Yes side says teaching won’t change if marriage vote passes

Campaigners also reject constitutional recognition in case of No in referendum

Minister for Communications  and Labour Party director of elections  Alex White   puts up a poster urging a Yes vote in the same-sex marriage referendum. Mr White has said there will be ‘no constraint’ on teaching if the referendum passes. Photograph: Alan Betson/The Irish Times

Minister for Communications and Labour Party director of elections Alex White puts up a poster urging a Yes vote in the same-sex marriage referendum. Mr White has said there will be ‘no constraint’ on teaching if the referendum passes. Photograph: Alan Betson/The Irish Times

 

Campaigners for the Yes side in the same-sex marriage referendum have said that teaching practices will not change if the vote passes, following claims that a Yes vote would make it difficult for schools to teach that marriage is between a man and a woman.

A proposal for constitutional recognition of same-sex couples in the event of a No vote in Friday’s referendum has also been rejected by the Yes side.

The Catholic church said over the weekend that a Yes vote will make it “increasingly difficult” to teach that marriage is between opposite-sex couples.

Speaking this morning, Gráinne Healy of Yes Equality said that “teachers follow the curriculum”.

“It is just about teachers presenting what is in the curriculum, regardless of their own views or thoughts,” Ms Healy said.

“It is parents who provide children with their values and it is schools who teach what is part of the curriculum.

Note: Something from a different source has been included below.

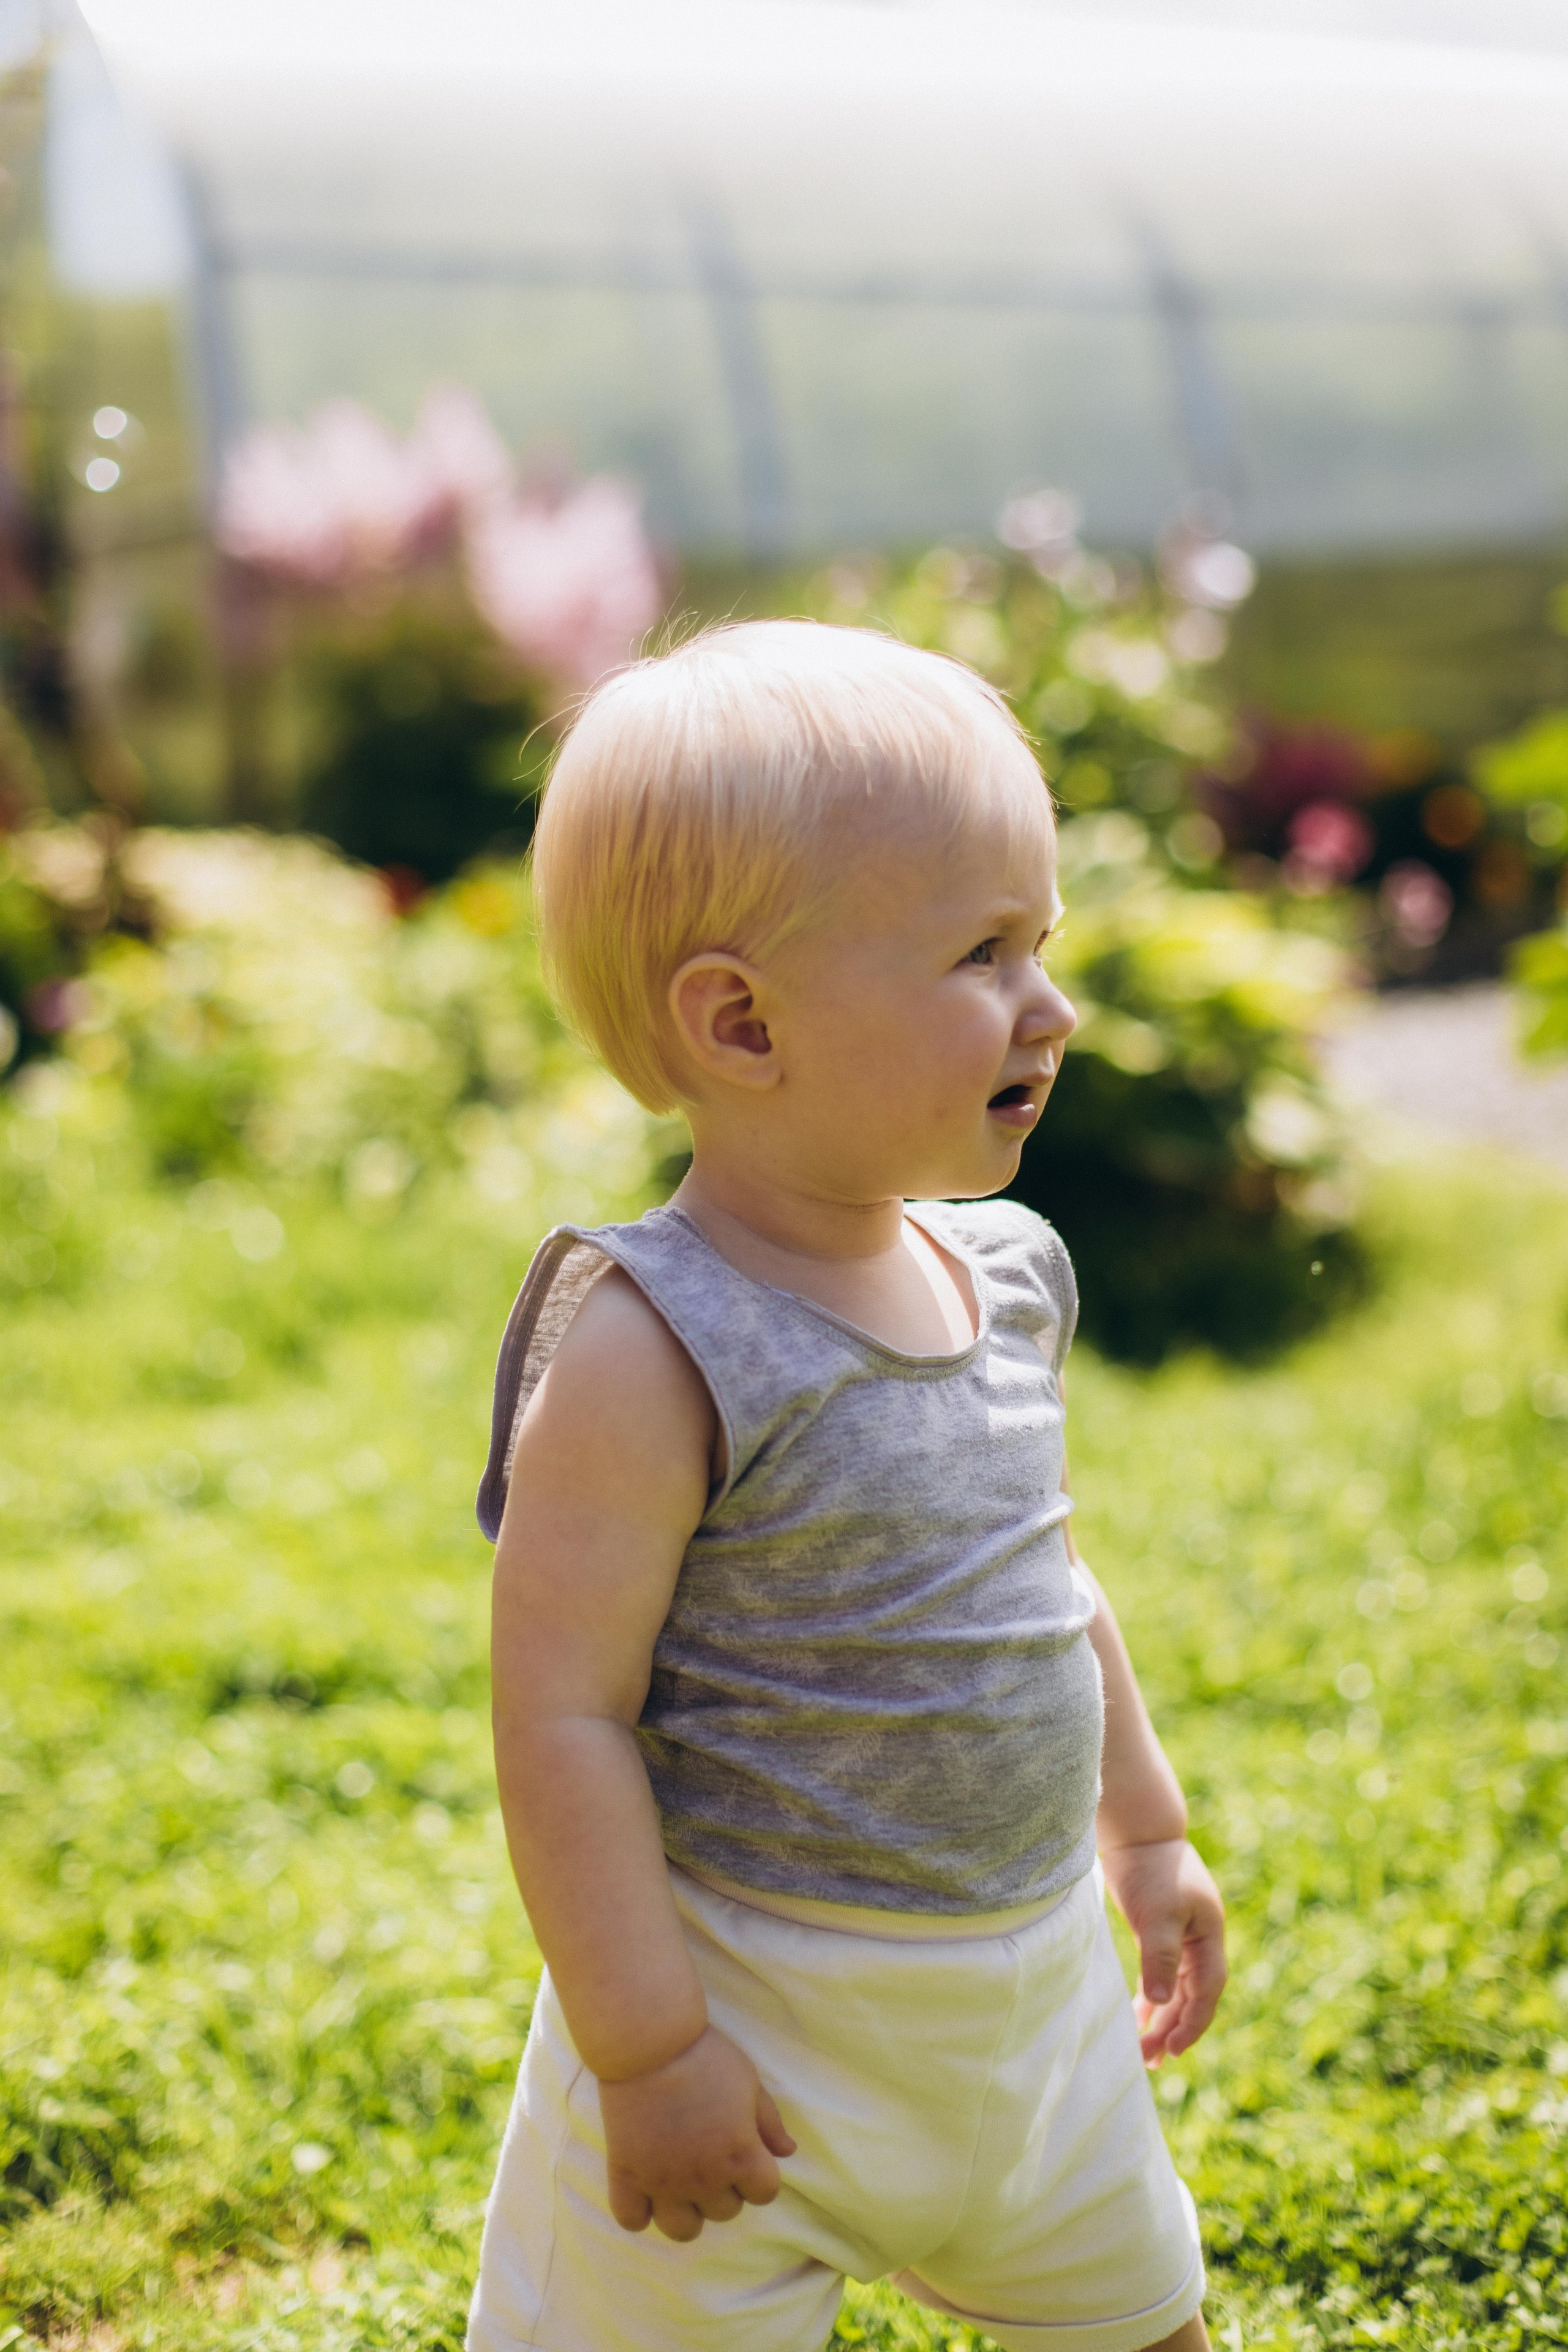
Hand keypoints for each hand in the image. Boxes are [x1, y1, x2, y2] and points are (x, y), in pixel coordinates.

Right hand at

“The curriculum is developed and devised by the National Curriculum Council and that is what gets developed and delivered in schools. There is nothing going to change about that because of the referendum.”

Minister for Communications Alex White, the Labour Party’s director of elections, said there is “no constraint and there absolutely will be no constraint on any church in respect of what it teaches”.

“The Catholic church and Catholic teaching has been taught in our schools for decades, in circumstances where the Constitution has changed to accommodate divorce, in circumstances where contraception was introduced a generation ago,” Mr White said.

“The Catholic church still maintains a very strong position against many of these changes in civil society and changes in the Constitution and in our laws and I have never heard anybody saying that they were constrained in any way to continue to teach the basic principles of the Catholic church.”

Other religions, as well as Catholicism, can “co-exist with a strong civil society”, he said.

Constitutional recognition

Ms Healy also said the No side’s proposal for constitutional recognition for same-sex couples if the referendum is defeated “rings hollow”.

Ms Healy said: “To be suggesting three or four days out from the poll itself that a group of organisations and individuals who have persistently voted against and denigrated civil partnership when it came, that now they suddenly [have] taken up a new found interest in protecting the rights of same-sex couples, to be honest, it just rings quite hollow.

“What people are being asked to vote on on Friday is to include same-sex couples into the same institution that all other people can enter. And really trying to promote the continuation of segregation of same-sex couples and opposite-sex couples is in no one’s interest. And inserting something like that into the Constitution - I don’t think Irish people would have that.”

Mr White said turnout will be crucial on Friday.

“The question is the turnout on Friday, and who turns out,” Mr White said.

“I think that is critically important. We’re saying to Yes people: if you support this, we want you to vote for it.”

He also said he is “hopeful” the proposition will pass.

“I think what the opinion polls tell you is the public opinion has swung, I think, quite strongly in favour of this proposition but that masks the whole issue of turnout.”